=== DATA SHOWN ===

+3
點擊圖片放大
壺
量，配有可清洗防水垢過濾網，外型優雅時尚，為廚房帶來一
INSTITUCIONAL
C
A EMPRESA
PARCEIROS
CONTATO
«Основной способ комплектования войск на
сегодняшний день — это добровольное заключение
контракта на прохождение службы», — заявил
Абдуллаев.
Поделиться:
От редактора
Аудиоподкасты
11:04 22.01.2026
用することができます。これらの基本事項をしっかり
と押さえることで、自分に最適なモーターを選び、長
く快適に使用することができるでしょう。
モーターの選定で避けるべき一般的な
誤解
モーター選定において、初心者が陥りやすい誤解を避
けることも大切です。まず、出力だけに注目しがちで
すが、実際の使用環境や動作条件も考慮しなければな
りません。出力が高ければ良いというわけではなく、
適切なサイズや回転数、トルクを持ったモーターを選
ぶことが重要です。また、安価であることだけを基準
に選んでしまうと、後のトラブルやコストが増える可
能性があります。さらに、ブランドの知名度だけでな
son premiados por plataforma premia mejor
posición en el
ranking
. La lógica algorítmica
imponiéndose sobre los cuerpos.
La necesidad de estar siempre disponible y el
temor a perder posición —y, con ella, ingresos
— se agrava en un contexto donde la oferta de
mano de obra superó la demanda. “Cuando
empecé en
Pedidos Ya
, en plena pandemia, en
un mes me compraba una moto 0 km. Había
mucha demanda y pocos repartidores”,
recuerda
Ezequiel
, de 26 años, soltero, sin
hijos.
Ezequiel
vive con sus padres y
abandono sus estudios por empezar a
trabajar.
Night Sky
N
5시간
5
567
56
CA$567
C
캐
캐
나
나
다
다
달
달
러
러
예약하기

===

* _TASK GOAL_
Please return, exactly as written, the line containing "けることも大切です。まず、出力だけに注目しがちで" and every line after it through the end of the records above, and nothing else.

* _WRITTEN ANSWER_
けることも大切です。まず、出力だけに注目しがちで
すが、実際の使用環境や動作条件も考慮しなければな
りません。出力が高ければ良いというわけではなく、
適切なサイズや回転数、トルクを持ったモーターを選
ぶことが重要です。また、安価であることだけを基準
に選んでしまうと、後のトラブルやコストが増える可
能性があります。さらに、ブランドの知名度だけでな
son premiados por plataforma premia mejor
posición en el
ranking
. La lógica algorítmica
imponiéndose sobre los cuerpos.
La necesidad de estar siempre disponible y el
temor a perder posición —y, con ella, ingresos
— se agrava en un contexto donde la oferta de
mano de obra superó la demanda. “Cuando
empecé en
Pedidos Ya
, en plena pandemia, en
un mes me compraba una moto 0 km. Había
mucha demanda y pocos repartidores”,
recuerda
Ezequiel
, de 26 años, soltero, sin
hijos.
Ezequiel
vive con sus padres y
abandono sus estudios por empezar a
trabajar.
Night Sky
N
5시간
5
567
56
CA$567
C
캐
캐
나
나
다
다
달
달
러
러
예약하기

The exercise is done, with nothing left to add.